Ok, this has got to be one of the greatest resources I've found online about making the move to NZ. I'm so happy I've found this forum. I've been doing research for weeks (if not months) now on going over to New Zealand. Needless to say, as many others... boy do I have some questions!

First -- What would be best for me to come over on? I am a newly graduated teacher. I have experience but it's <1 year. I was considering coming on a Working Holiday Visa but that is only good for 12 months if you're from the States. Unlike the UK version, it can not be extended to 23 months. Boo. Would it be beneficial to come over on that Visa type and once I've been employeed then complete an EOI to stay? (Even as a relief teacher with prospects of full-time, the one website says you can't accept full time employment on a working holiday visa...)

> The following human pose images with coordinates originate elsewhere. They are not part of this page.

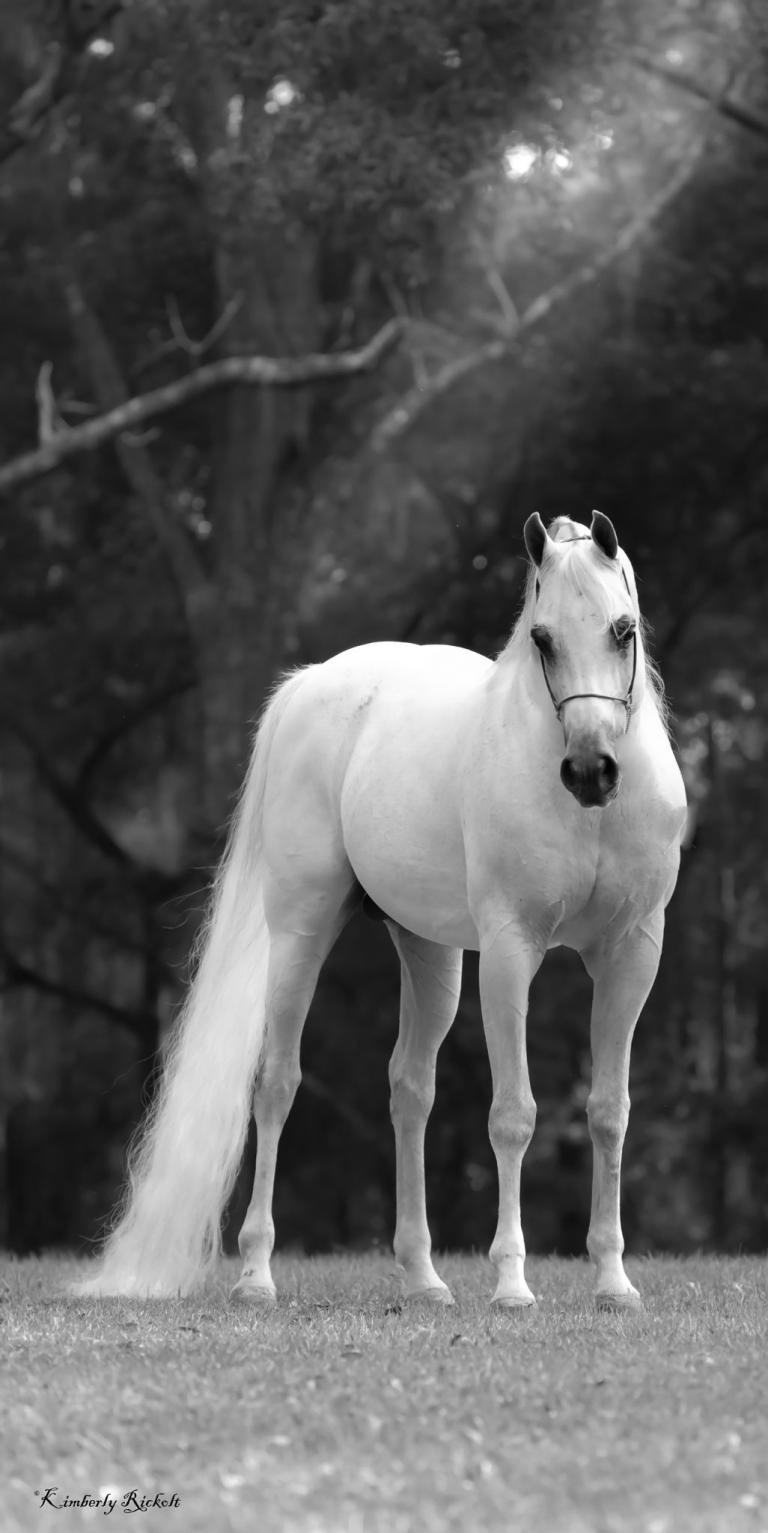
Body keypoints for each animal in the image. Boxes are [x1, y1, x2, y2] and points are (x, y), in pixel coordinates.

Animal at [75, 511, 687, 1310]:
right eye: (542, 637)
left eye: (623, 628)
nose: (590, 771)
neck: (588, 813)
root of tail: (313, 682)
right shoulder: (511, 951)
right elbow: (514, 1115)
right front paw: (512, 1283)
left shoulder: (631, 955)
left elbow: (609, 1112)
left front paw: (614, 1281)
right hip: (301, 933)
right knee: (277, 1084)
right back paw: (256, 1275)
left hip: (430, 955)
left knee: (409, 1089)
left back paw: (424, 1277)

Second -- the NZQA and NZTC would have to qualify me for work in New Zealand as a teacher. Do those qualifications expire? (I know you have to renew membership in NZTC but I mean if I don't make the move immediately to NZ do they expire?) The reason I ask is -- if it would be at all beneficial, which from my readings it would be, I'd like to send my qualifications over for approval before I even apply for any type of Visa.

Third -- Personal experience? I really enjoy hearing about everyone's personal experiences (teachers in particular) making the move to NZ from other countries. Good or bad, I want to hear them all. I've been reading posts on these forums for several days and only just registered today. I've read a bunch but I'd still love to hear more if they're out there.

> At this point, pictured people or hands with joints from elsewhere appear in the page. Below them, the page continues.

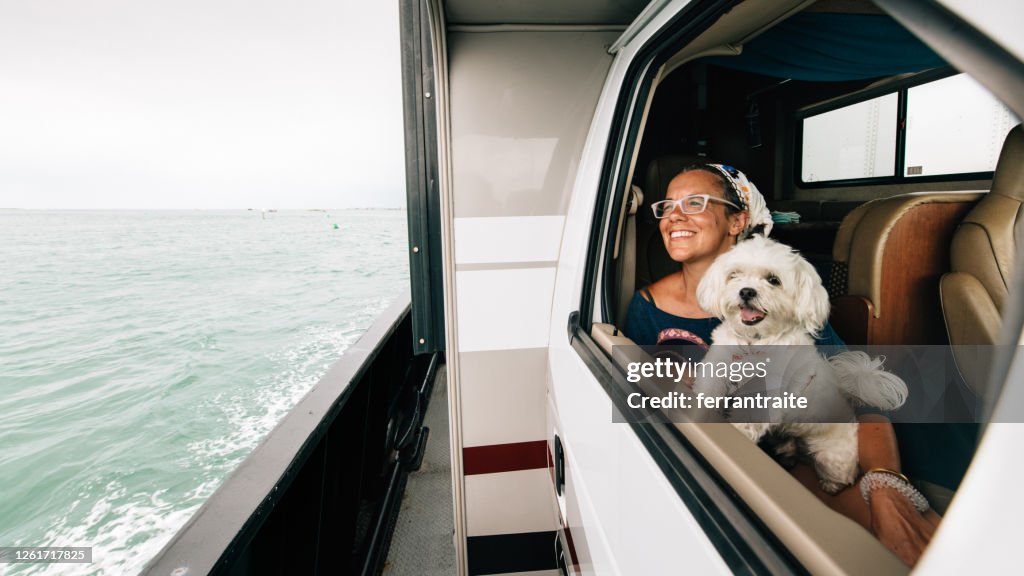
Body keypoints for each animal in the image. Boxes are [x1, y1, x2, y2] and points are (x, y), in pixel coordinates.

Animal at [696, 235, 905, 491]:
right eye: (734, 274)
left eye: (773, 280)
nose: (746, 291)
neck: (754, 342)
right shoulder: (717, 368)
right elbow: (707, 391)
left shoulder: (767, 397)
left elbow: (748, 419)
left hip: (831, 457)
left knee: (842, 475)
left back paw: (830, 485)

Fourth -- Any other advice. Any other pointers you could give me would be great.

I know I'm a "newbie" teacher, and relative to some, I'm a "newbie" at the idea of leaving my lifelong home and making a drastic move, but for me it will be worth it. Without getting too in depth, I'm just ready to leave the States. It's feeling less and less like my home every year.

Thank you in advance, everyone who reaches out -- like I said, with good or bad. I appreciate it all!


----------